**Your task**
Retype the opening lines of the listing below, ending with the line that contains "0 Add four rect", and leave out any pictures.

-------- Extracted records --------

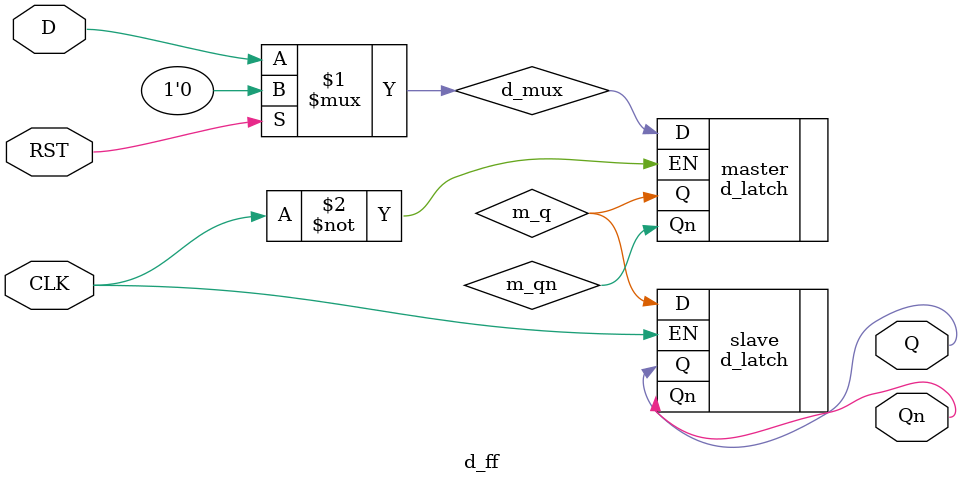
<source format=v>
`timescale 1ns/1ps

module d_ff (
    input  wire D,
    input  wire CLK,
    input  wire RST, // 同期アクティブ High リセット
    output wire Q,
    output wire Qn
);
    wire d_mux;      // リセット時は 0 を与える同期リセット用 MUX 出力
    wire m_q;        // マスターラッチ出力
    wire m_qn;

    assign d_mux = RST ? 1'b0 : D;

    // マスター: CLK=0 の間だけ透過
    d_latch master (
        .D(d_mux),
        .EN(~CLK),
        .Q(m_q),
        .Qn(m_qn)
    );

    // スレーブ: CLK=1 の間だけ透過 → 立ち上がりでデータを確定
    d_latch slave (
        .D(m_q),
        .EN(CLK),
        .Q(Q),
        .Qn(Qn)
    );
endmodule

</source>
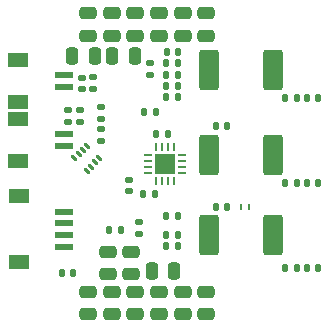
<source format=gbr>
%TF.GenerationSoftware,KiCad,Pcbnew,7.0.7*%
%TF.CreationDate,2023-12-28T18:43:45-05:00*%
%TF.ProjectId,O32controller,4f333263-6f6e-4747-926f-6c6c65722e6b,3*%
%TF.SameCoordinates,Original*%
%TF.FileFunction,Paste,Bot*%
%TF.FilePolarity,Positive*%
%FSLAX46Y46*%
G04 Gerber Fmt 4.6, Leading zero omitted, Abs format (unit mm)*
G04 Created by KiCad (PCBNEW 7.0.7) date 2023-12-28 18:43:45*
%MOMM*%
%LPD*%
G01*
G04 APERTURE LIST*
G04 Aperture macros list*
%AMRoundRect*
0 Rectangle with rounded corners*
0 $1 Rounding radius*
0 $2 $3 $4 $5 $6 $7 $8 $9 X,Y pos of 4 corners*
0 Add a 4 corners polygon primitive as box body*
4,1,4,$2,$3,$4,$5,$6,$7,$8,$9,$2,$3,0*
0 Add four circle primitives for the rounded corners*
1,1,$1+$1,$2,$3*
1,1,$1+$1,$4,$5*
1,1,$1+$1,$6,$7*
1,1,$1+$1,$8,$9*
0 Add four rect primitives between the rounded corners*
20,1,$1+$1,$2,$3,$4,$5,0*
20,1,$1+$1,$4,$5,$6,$7,0*
20,1,$1+$1,$6,$7,$8,$9,0*
20,1,$1+$1,$8,$9,$2,$3,0*%
G04 Aperture macros list end*
%ADD10RoundRect,0.140000X0.140000X0.170000X-0.140000X0.170000X-0.140000X-0.170000X0.140000X-0.170000X0*%
%ADD11RoundRect,0.135000X0.135000X0.185000X-0.135000X0.185000X-0.135000X-0.185000X0.135000X-0.185000X0*%
%ADD12RoundRect,0.250000X-0.475000X0.250000X-0.475000X-0.250000X0.475000X-0.250000X0.475000X0.250000X0*%
%ADD13RoundRect,0.135000X-0.135000X-0.185000X0.135000X-0.185000X0.135000X0.185000X-0.135000X0.185000X0*%
%ADD14RoundRect,0.140000X-0.140000X-0.170000X0.140000X-0.170000X0.140000X0.170000X-0.140000X0.170000X0*%
%ADD15RoundRect,0.250000X0.475000X-0.250000X0.475000X0.250000X-0.475000X0.250000X-0.475000X-0.250000X0*%
%ADD16R,0.711200X0.254000*%
%ADD17R,0.254000X0.711200*%
%ADD18R,1.701800X1.701800*%
%ADD19RoundRect,0.135000X-0.185000X0.135000X-0.185000X-0.135000X0.185000X-0.135000X0.185000X0.135000X0*%
%ADD20RoundRect,0.050000X0.272236X-0.130815X-0.130815X0.272236X-0.272236X0.130815X0.130815X-0.272236X0*%
%ADD21RoundRect,0.140000X0.170000X-0.140000X0.170000X0.140000X-0.170000X0.140000X-0.170000X-0.140000X0*%
%ADD22RoundRect,0.140000X-0.170000X0.140000X-0.170000X-0.140000X0.170000X-0.140000X0.170000X0.140000X0*%
%ADD23RoundRect,0.250000X0.250000X0.475000X-0.250000X0.475000X-0.250000X-0.475000X0.250000X-0.475000X0*%
%ADD24R,1.550000X0.600000*%
%ADD25R,1.800000X1.200000*%
%ADD26RoundRect,0.250000X0.600000X1.450000X-0.600000X1.450000X-0.600000X-1.450000X0.600000X-1.450000X0*%
%ADD27R,0.250000X0.500000*%
%ADD28RoundRect,0.135000X0.185000X-0.135000X0.185000X0.135000X-0.185000X0.135000X-0.185000X-0.135000X0*%
G04 APERTURE END LIST*
D10*
%TO.C,C58*%
X4750000Y4250000D03*
X5710000Y4250000D03*
%TD*%
D11*
%TO.C,R24*%
X14635000Y19150000D03*
X13615000Y19150000D03*
%TD*%
D10*
%TO.C,C13*%
X26485000Y19050000D03*
X25525000Y19050000D03*
%TD*%
%TO.C,C18*%
X18780000Y9850000D03*
X17820000Y9850000D03*
%TD*%
D12*
%TO.C,C50*%
X15000000Y2650000D03*
X15000000Y750000D03*
%TD*%
D13*
%TO.C,R9*%
X11640000Y10950000D03*
X12660000Y10950000D03*
%TD*%
D11*
%TO.C,R15*%
X14635000Y21990000D03*
X13615000Y21990000D03*
%TD*%
D14*
%TO.C,C11*%
X12770000Y16050000D03*
X13730000Y16050000D03*
%TD*%
D15*
%TO.C,C45*%
X9000000Y24350000D03*
X9000000Y26250000D03*
%TD*%
%TO.C,C42*%
X15000000Y24350000D03*
X15000000Y26250000D03*
%TD*%
D14*
%TO.C,C12*%
X13645000Y22950000D03*
X14605000Y22950000D03*
%TD*%
D10*
%TO.C,C19*%
X26480000Y4650000D03*
X25520000Y4650000D03*
%TD*%
D16*
%TO.C,U3*%
X14950000Y14250001D03*
X14950000Y13750000D03*
X14950000Y13250000D03*
X14950000Y12749999D03*
D17*
X14250001Y12050000D03*
X13750000Y12050000D03*
X13250000Y12050000D03*
X12749999Y12050000D03*
D16*
X12050000Y12749999D03*
X12050000Y13250000D03*
X12050000Y13750000D03*
X12050000Y14250001D03*
D17*
X12749999Y14950000D03*
X13250000Y14950000D03*
X13750000Y14950000D03*
X14250001Y14950000D03*
D18*
X13500000Y13500000D03*
%TD*%
D19*
%TO.C,R17*%
X12200000Y22010000D03*
X12200000Y20990000D03*
%TD*%
D20*
%TO.C,U2*%
X7953589Y13957071D03*
X7600036Y13603518D03*
X7246482Y13249964D03*
X6892929Y12896411D03*
X5846411Y13942929D03*
X6199964Y14296482D03*
X6553518Y14650036D03*
X6907071Y15003589D03*
%TD*%
D21*
%TO.C,C9*%
X6500000Y19820000D03*
X6500000Y20780000D03*
%TD*%
D15*
%TO.C,C43*%
X13000000Y24350000D03*
X13000000Y26250000D03*
%TD*%
D13*
%TO.C,R5*%
X13615000Y20100000D03*
X14635000Y20100000D03*
%TD*%
D22*
%TO.C,C8*%
X10450000Y12130000D03*
X10450000Y11170000D03*
%TD*%
D12*
%TO.C,C53*%
X9000000Y2650000D03*
X9000000Y750000D03*
%TD*%
D15*
%TO.C,C46*%
X7000000Y24350000D03*
X7000000Y26250000D03*
%TD*%
%TO.C,C44*%
X11000000Y24350000D03*
X11000000Y26250000D03*
%TD*%
D23*
%TO.C,C48*%
X7550000Y22600000D03*
X5650000Y22600000D03*
%TD*%
D11*
%TO.C,R33*%
X14610000Y7500000D03*
X13590000Y7500000D03*
%TD*%
D23*
%TO.C,C47*%
X10950000Y22600000D03*
X9050000Y22600000D03*
%TD*%
D19*
%TO.C,R25*%
X6300000Y18010000D03*
X6300000Y16990000D03*
%TD*%
D24*
%TO.C,J6*%
X5000000Y6450000D03*
X5000000Y7450000D03*
X5000000Y8450000D03*
X5000000Y9450000D03*
D25*
X1125000Y5150000D03*
X1125000Y10750000D03*
%TD*%
D10*
%TO.C,C16*%
X26500000Y11850000D03*
X25540000Y11850000D03*
%TD*%
D26*
%TO.C,R36*%
X22650000Y7450000D03*
X17250000Y7450000D03*
%TD*%
D12*
%TO.C,C52*%
X11000000Y2650000D03*
X11000000Y750000D03*
%TD*%
D19*
%TO.C,R34*%
X8050000Y18310000D03*
X8050000Y17290000D03*
%TD*%
D24*
%TO.C,J9*%
X4980000Y15000000D03*
X4980000Y16000000D03*
D25*
X1105000Y13700000D03*
X1105000Y17300000D03*
%TD*%
D11*
%TO.C,R21*%
X24660000Y11850000D03*
X23640000Y11850000D03*
%TD*%
D15*
%TO.C,C56*%
X10650000Y4150000D03*
X10650000Y6050000D03*
%TD*%
D10*
%TO.C,C15*%
X18750000Y16650000D03*
X17790000Y16650000D03*
%TD*%
D13*
%TO.C,R3*%
X13615000Y21040000D03*
X14635000Y21040000D03*
%TD*%
D19*
%TO.C,R14*%
X11350000Y8560000D03*
X11350000Y7540000D03*
%TD*%
D12*
%TO.C,C51*%
X13000000Y2650000D03*
X13000000Y750000D03*
%TD*%
D11*
%TO.C,R30*%
X24660000Y4650000D03*
X23640000Y4650000D03*
%TD*%
D19*
%TO.C,R32*%
X8050000Y16410000D03*
X8050000Y15390000D03*
%TD*%
D11*
%TO.C,R26*%
X12760000Y17850000D03*
X11740000Y17850000D03*
%TD*%
D24*
%TO.C,J8*%
X4980000Y20000000D03*
X4980000Y21000000D03*
D25*
X1105000Y18700000D03*
X1105000Y22300000D03*
%TD*%
D13*
%TO.C,R6*%
X13590000Y9100000D03*
X14610000Y9100000D03*
%TD*%
D26*
%TO.C,R18*%
X22650000Y21450000D03*
X17250000Y21450000D03*
%TD*%
D11*
%TO.C,R35*%
X14610000Y6500000D03*
X13590000Y6500000D03*
%TD*%
D15*
%TO.C,C41*%
X17000000Y24350000D03*
X17000000Y26250000D03*
%TD*%
D12*
%TO.C,C54*%
X7000000Y2650000D03*
X7000000Y750000D03*
%TD*%
D27*
%TO.C,D2*%
X19975000Y9850000D03*
X20625000Y9850000D03*
%TD*%
D13*
%TO.C,R16*%
X8790000Y7850000D03*
X9810000Y7850000D03*
%TD*%
D11*
%TO.C,R12*%
X24665000Y19050000D03*
X23645000Y19050000D03*
%TD*%
D19*
%TO.C,R7*%
X7450000Y20810000D03*
X7450000Y19790000D03*
%TD*%
D15*
%TO.C,C57*%
X8650000Y4150000D03*
X8650000Y6050000D03*
%TD*%
D23*
%TO.C,C55*%
X14300000Y4400000D03*
X12400000Y4400000D03*
%TD*%
D28*
%TO.C,R23*%
X5300000Y16990000D03*
X5300000Y18010000D03*
%TD*%
D12*
%TO.C,C49*%
X17000000Y2650000D03*
X17000000Y750000D03*
%TD*%
D26*
%TO.C,R27*%
X22650000Y14250000D03*
X17250000Y14250000D03*
%TD*%
M02*

</source>
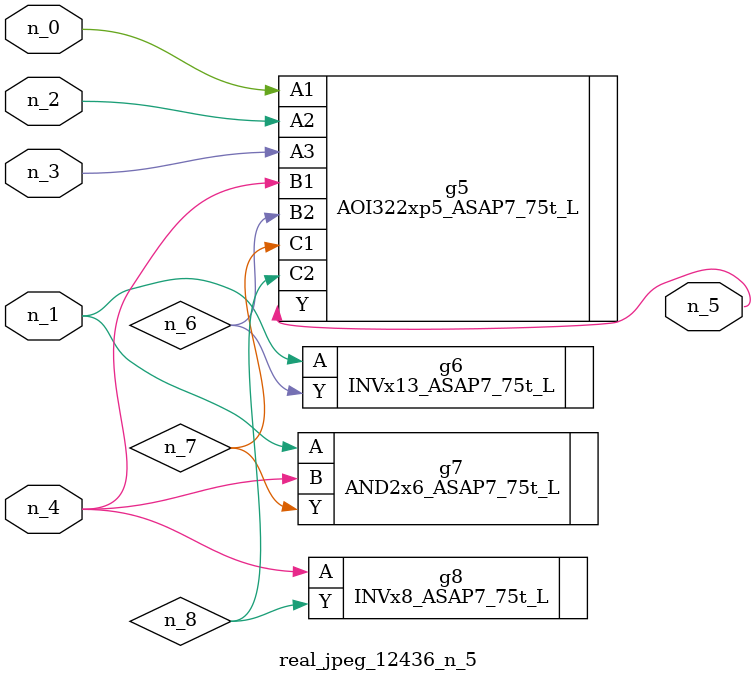
<source format=v>
module real_jpeg_12436_n_5 (n_4, n_0, n_1, n_2, n_3, n_5);

input n_4;
input n_0;
input n_1;
input n_2;
input n_3;

output n_5;

wire n_8;
wire n_6;
wire n_7;

AOI322xp5_ASAP7_75t_L g5 ( 
.A1(n_0),
.A2(n_2),
.A3(n_3),
.B1(n_4),
.B2(n_6),
.C1(n_7),
.C2(n_8),
.Y(n_5)
);

INVx13_ASAP7_75t_L g6 ( 
.A(n_1),
.Y(n_6)
);

AND2x6_ASAP7_75t_L g7 ( 
.A(n_1),
.B(n_4),
.Y(n_7)
);

INVx8_ASAP7_75t_L g8 ( 
.A(n_4),
.Y(n_8)
);


endmodule
</source>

--------

**Solution for this task**
<source format=v>
`timescale 1ns/1ps

module d_ff (
    input  wire D,
    input  wire CLK,
    input  wire RST, // 同期アクティブ High リセット
    output wire Q,
    output wire Qn
);
    wire d_mux;      // リセット時は 0 を与える同期リセット用 MUX 出力
    wire m_q;        // マスターラッチ出力
    wire m_qn;

    assign d_mux = RST ? 1'b0 : D;

    // マスター: CLK=0 の間だけ透過
    d_latch master (
        .D(d_mux),
        .EN(~CLK),
        .Q(m_q),
        .Qn(m_qn)
    );

    // スレーブ: CLK=1 の間だけ透過 → 立ち上がりでデータを確定
    d_latch slave (
        .D(m_q),
        .EN(CLK),
        .Q(Q),
        .Qn(Qn)
    );
endmodule

</source>
<source format=gbr>
%TF.GenerationSoftware,KiCad,Pcbnew,7.0.7*%
%TF.CreationDate,2023-12-28T18:43:45-05:00*%
%TF.ProjectId,O32controller,4f333263-6f6e-4747-926f-6c6c65722e6b,3*%
%TF.SameCoordinates,Original*%
%TF.FileFunction,Paste,Bot*%
%TF.FilePolarity,Positive*%
%FSLAX46Y46*%
G04 Gerber Fmt 4.6, Leading zero omitted, Abs format (unit mm)*
G04 Created by KiCad (PCBNEW 7.0.7) date 2023-12-28 18:43:45*
%MOMM*%
%LPD*%
G01*
G04 APERTURE LIST*
G04 Aperture macros list*
%AMRoundRect*
0 Rectangle with rounded corners*
0 $1 Rounding radius*
0 $2 $3 $4 $5 $6 $7 $8 $9 X,Y pos of 4 corners*
0 Add a 4 corners polygon primitive as box body*
4,1,4,$2,$3,$4,$5,$6,$7,$8,$9,$2,$3,0*
0 Add four circle primitives for the rounded corners*
1,1,$1+$1,$2,$3*
1,1,$1+$1,$4,$5*
1,1,$1+$1,$6,$7*
1,1,$1+$1,$8,$9*
0 Add four rect primitives between the rounded corners*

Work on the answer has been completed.